§ **How to complete this task**:
Each line of the data must be written out again verbatim; no image belongs in the copy.

§ **Given information**:
□ □ □ □

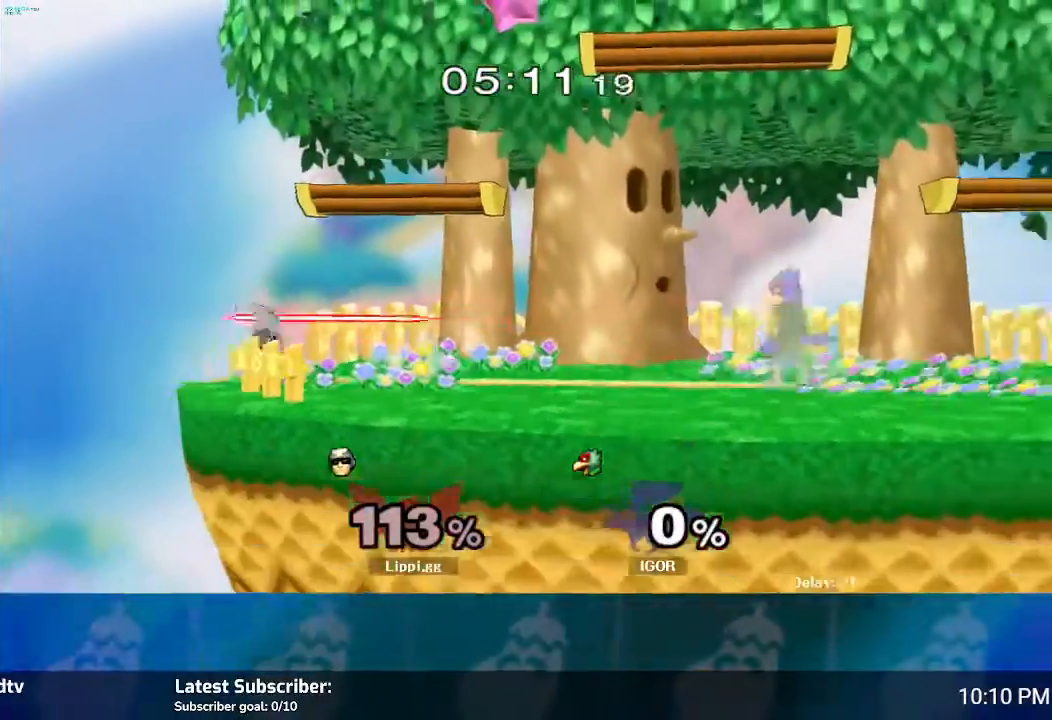
{"buttons": [], "left_stick": "center", "right_stick": "center", "events": [[33, "left_stick", "left"], [133, "left_stick", "center"], [267, "R1", "up"]]}
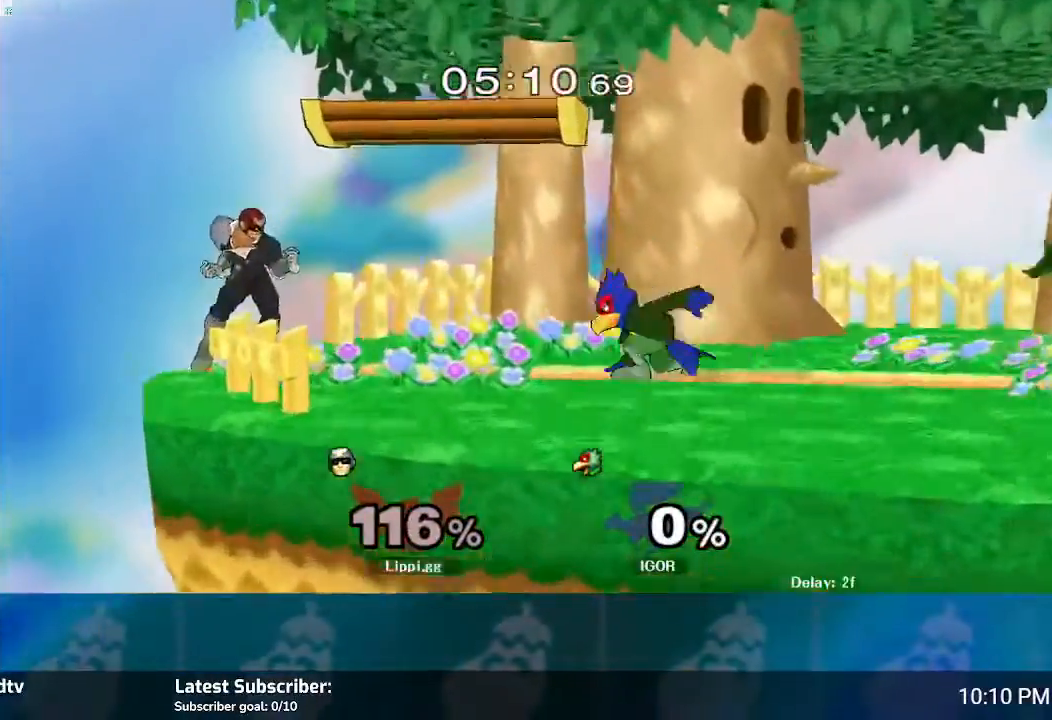
{"buttons": ["Y"], "left_stick": "up-right", "right_stick": "center", "events": [[100, "left_stick", "right"], [134, "Y", "down"], [167, "L1", "down"], [234, "Y", "up"], [301, "Y", "down"], [334, "L1", "up"], [334, "left_stick", "up-right"], [367, "Y", "up"], [434, "Y", "down"]]}
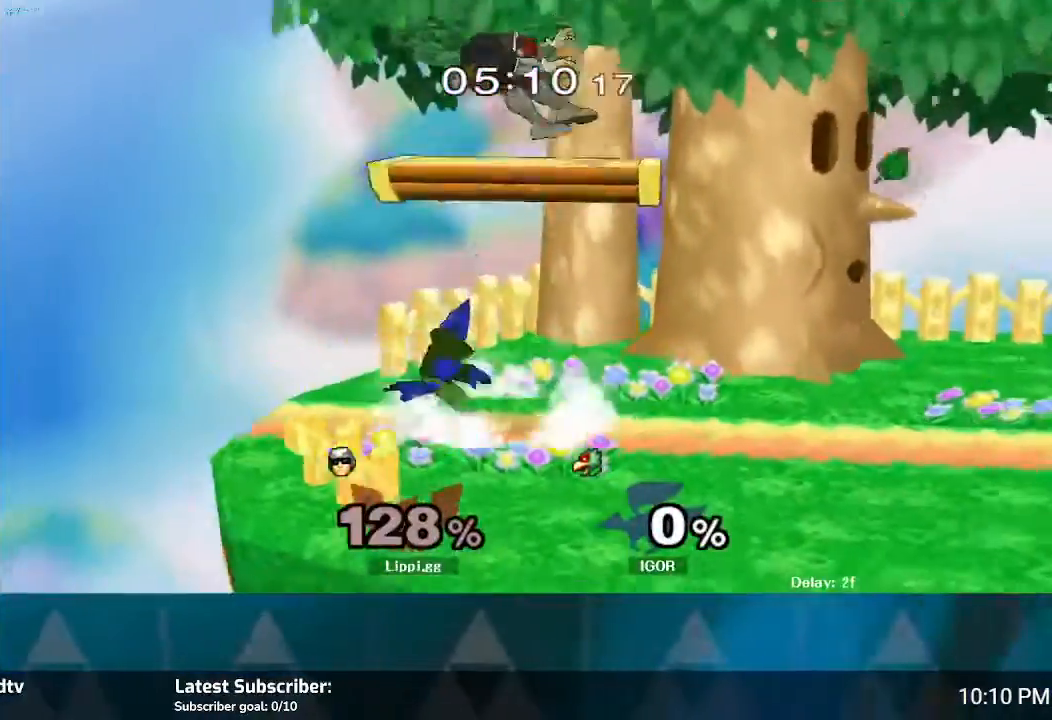
{"buttons": ["L1", "R1"], "left_stick": "right", "right_stick": "center", "events": [[33, "Y", "up"], [200, "left_stick", "right"], [233, "A", "down"], [300, "A", "up"], [400, "A", "down"], [434, "A", "up"], [467, "R1", "down"], [500, "L1", "down"]]}
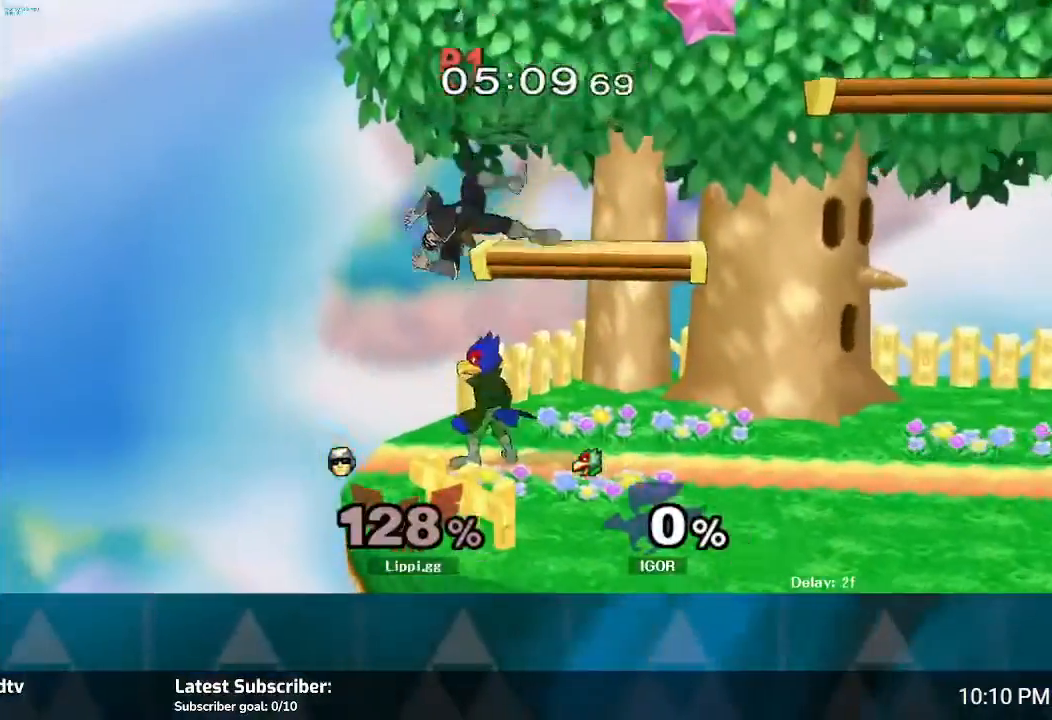
{"buttons": ["R1"], "left_stick": "right", "right_stick": "center", "events": [[34, "left_stick", "up-right"], [134, "L1", "up"], [167, "left_stick", "right"], [267, "left_stick", "center"], [334, "left_stick", "right"]]}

□ □ □ □

§ **The completed task**:
{"buttons": [], "left_stick": "center", "right_stick": "center", "events": [[33, "left_stick", "left"], [133, "left_stick", "center"], [267, "R1", "up"]]}
{"buttons": ["Y"], "left_stick": "up-right", "right_stick": "center", "events": [[100, "left_stick", "right"], [134, "Y", "down"], [167, "L1", "down"], [234, "Y", "up"], [301, "Y", "down"], [334, "L1", "up"], [334, "left_stick", "up-right"], [367, "Y", "up"], [434, "Y", "down"]]}
{"buttons": ["L1", "R1"], "left_stick": "right", "right_stick": "center", "events": [[33, "Y", "up"], [200, "left_stick", "right"], [233, "A", "down"], [300, "A", "up"], [400, "A", "down"], [434, "A", "up"], [467, "R1", "down"], [500, "L1", "down"]]}
{"buttons": ["R1"], "left_stick": "right", "right_stick": "center", "events": [[34, "left_stick", "up-right"], [134, "L1", "up"], [167, "left_stick", "right"], [267, "left_stick", "center"], [334, "left_stick", "right"]]}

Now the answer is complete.